◆ **Data entries**:
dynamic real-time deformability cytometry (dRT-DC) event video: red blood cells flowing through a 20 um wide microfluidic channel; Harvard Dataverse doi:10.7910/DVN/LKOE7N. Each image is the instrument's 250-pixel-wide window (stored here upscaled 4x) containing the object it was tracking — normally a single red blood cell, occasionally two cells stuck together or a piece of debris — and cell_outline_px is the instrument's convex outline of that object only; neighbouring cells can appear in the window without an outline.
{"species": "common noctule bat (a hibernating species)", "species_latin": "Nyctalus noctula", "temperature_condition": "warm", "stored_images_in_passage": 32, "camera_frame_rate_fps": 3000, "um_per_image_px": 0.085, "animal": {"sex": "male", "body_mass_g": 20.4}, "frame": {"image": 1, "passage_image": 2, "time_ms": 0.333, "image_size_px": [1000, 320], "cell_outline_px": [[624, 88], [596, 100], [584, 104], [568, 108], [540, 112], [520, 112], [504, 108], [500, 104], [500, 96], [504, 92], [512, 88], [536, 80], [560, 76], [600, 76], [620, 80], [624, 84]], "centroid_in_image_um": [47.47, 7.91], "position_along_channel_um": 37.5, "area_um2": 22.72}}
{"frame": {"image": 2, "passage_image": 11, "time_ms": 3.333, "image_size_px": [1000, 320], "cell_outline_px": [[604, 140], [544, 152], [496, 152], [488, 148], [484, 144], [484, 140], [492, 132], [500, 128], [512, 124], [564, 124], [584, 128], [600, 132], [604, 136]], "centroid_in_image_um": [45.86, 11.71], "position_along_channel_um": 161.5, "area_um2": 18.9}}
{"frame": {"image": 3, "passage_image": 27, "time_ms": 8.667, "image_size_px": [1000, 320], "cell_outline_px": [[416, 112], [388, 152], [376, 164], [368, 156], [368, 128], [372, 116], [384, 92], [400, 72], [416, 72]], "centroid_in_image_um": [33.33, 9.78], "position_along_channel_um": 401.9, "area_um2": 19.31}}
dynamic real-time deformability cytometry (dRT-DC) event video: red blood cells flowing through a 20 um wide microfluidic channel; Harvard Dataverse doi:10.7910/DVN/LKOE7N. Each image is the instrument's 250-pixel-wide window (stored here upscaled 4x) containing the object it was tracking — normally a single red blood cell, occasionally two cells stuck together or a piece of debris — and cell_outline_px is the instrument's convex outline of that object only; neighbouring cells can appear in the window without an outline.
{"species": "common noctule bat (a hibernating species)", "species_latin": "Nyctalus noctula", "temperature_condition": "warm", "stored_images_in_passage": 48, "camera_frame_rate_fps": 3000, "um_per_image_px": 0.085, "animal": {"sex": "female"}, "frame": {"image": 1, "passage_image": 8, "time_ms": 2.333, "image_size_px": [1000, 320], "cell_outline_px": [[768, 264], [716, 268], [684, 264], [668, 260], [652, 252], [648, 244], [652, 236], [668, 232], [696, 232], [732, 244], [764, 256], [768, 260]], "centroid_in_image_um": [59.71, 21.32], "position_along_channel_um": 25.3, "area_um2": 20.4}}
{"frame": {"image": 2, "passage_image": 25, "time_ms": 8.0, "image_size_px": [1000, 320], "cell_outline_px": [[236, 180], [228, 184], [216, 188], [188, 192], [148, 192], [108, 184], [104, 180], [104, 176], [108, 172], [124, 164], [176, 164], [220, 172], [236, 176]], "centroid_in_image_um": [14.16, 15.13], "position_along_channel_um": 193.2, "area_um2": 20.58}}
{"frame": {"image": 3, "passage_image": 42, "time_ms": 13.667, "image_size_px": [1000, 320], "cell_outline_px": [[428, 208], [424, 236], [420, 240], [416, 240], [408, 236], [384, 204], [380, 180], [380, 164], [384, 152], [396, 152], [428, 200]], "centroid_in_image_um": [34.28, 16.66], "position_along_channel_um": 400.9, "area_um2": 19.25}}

◆ **Description of the task**: Quote the entire listing above exactly.

◆ **Solved problem**:
dynamic real-time deformability cytometry (dRT-DC) event video: red blood cells flowing through a 20 um wide microfluidic channel; Harvard Dataverse doi:10.7910/DVN/LKOE7N. Each image is the instrument's 250-pixel-wide window (stored here upscaled 4x) containing the object it was tracking — normally a single red blood cell, occasionally two cells stuck together or a piece of debris — and cell_outline_px is the instrument's convex outline of that object only; neighbouring cells can appear in the window without an outline.
{"species": "common noctule bat (a hibernating species)", "species_latin": "Nyctalus noctula", "temperature_condition": "warm", "stored_images_in_passage": 32, "camera_frame_rate_fps": 3000, "um_per_image_px": 0.085, "animal": {"sex": "male", "body_mass_g": 20.4}, "frame": {"image": 1, "passage_image": 2, "time_ms": 0.333, "image_size_px": [1000, 320], "cell_outline_px": [[624, 88], [596, 100], [584, 104], [568, 108], [540, 112], [520, 112], [504, 108], [500, 104], [500, 96], [504, 92], [512, 88], [536, 80], [560, 76], [600, 76], [620, 80], [624, 84]], "centroid_in_image_um": [47.47, 7.91], "position_along_channel_um": 37.5, "area_um2": 22.72}}
{"frame": {"image": 2, "passage_image": 11, "time_ms": 3.333, "image_size_px": [1000, 320], "cell_outline_px": [[604, 140], [544, 152], [496, 152], [488, 148], [484, 144], [484, 140], [492, 132], [500, 128], [512, 124], [564, 124], [584, 128], [600, 132], [604, 136]], "centroid_in_image_um": [45.86, 11.71], "position_along_channel_um": 161.5, "area_um2": 18.9}}
{"frame": {"image": 3, "passage_image": 27, "time_ms": 8.667, "image_size_px": [1000, 320], "cell_outline_px": [[416, 112], [388, 152], [376, 164], [368, 156], [368, 128], [372, 116], [384, 92], [400, 72], [416, 72]], "centroid_in_image_um": [33.33, 9.78], "position_along_channel_um": 401.9, "area_um2": 19.31}}
dynamic real-time deformability cytometry (dRT-DC) event video: red blood cells flowing through a 20 um wide microfluidic channel; Harvard Dataverse doi:10.7910/DVN/LKOE7N. Each image is the instrument's 250-pixel-wide window (stored here upscaled 4x) containing the object it was tracking — normally a single red blood cell, occasionally two cells stuck together or a piece of debris — and cell_outline_px is the instrument's convex outline of that object only; neighbouring cells can appear in the window without an outline.
{"species": "common noctule bat (a hibernating species)", "species_latin": "Nyctalus noctula", "temperature_condition": "warm", "stored_images_in_passage": 48, "camera_frame_rate_fps": 3000, "um_per_image_px": 0.085, "animal": {"sex": "female"}, "frame": {"image": 1, "passage_image": 8, "time_ms": 2.333, "image_size_px": [1000, 320], "cell_outline_px": [[768, 264], [716, 268], [684, 264], [668, 260], [652, 252], [648, 244], [652, 236], [668, 232], [696, 232], [732, 244], [764, 256], [768, 260]], "centroid_in_image_um": [59.71, 21.32], "position_along_channel_um": 25.3, "area_um2": 20.4}}
{"frame": {"image": 2, "passage_image": 25, "time_ms": 8.0, "image_size_px": [1000, 320], "cell_outline_px": [[236, 180], [228, 184], [216, 188], [188, 192], [148, 192], [108, 184], [104, 180], [104, 176], [108, 172], [124, 164], [176, 164], [220, 172], [236, 176]], "centroid_in_image_um": [14.16, 15.13], "position_along_channel_um": 193.2, "area_um2": 20.58}}
{"frame": {"image": 3, "passage_image": 42, "time_ms": 13.667, "image_size_px": [1000, 320], "cell_outline_px": [[428, 208], [424, 236], [420, 240], [416, 240], [408, 236], [384, 204], [380, 180], [380, 164], [384, 152], [396, 152], [428, 200]], "centroid_in_image_um": [34.28, 16.66], "position_along_channel_um": 400.9, "area_um2": 19.25}}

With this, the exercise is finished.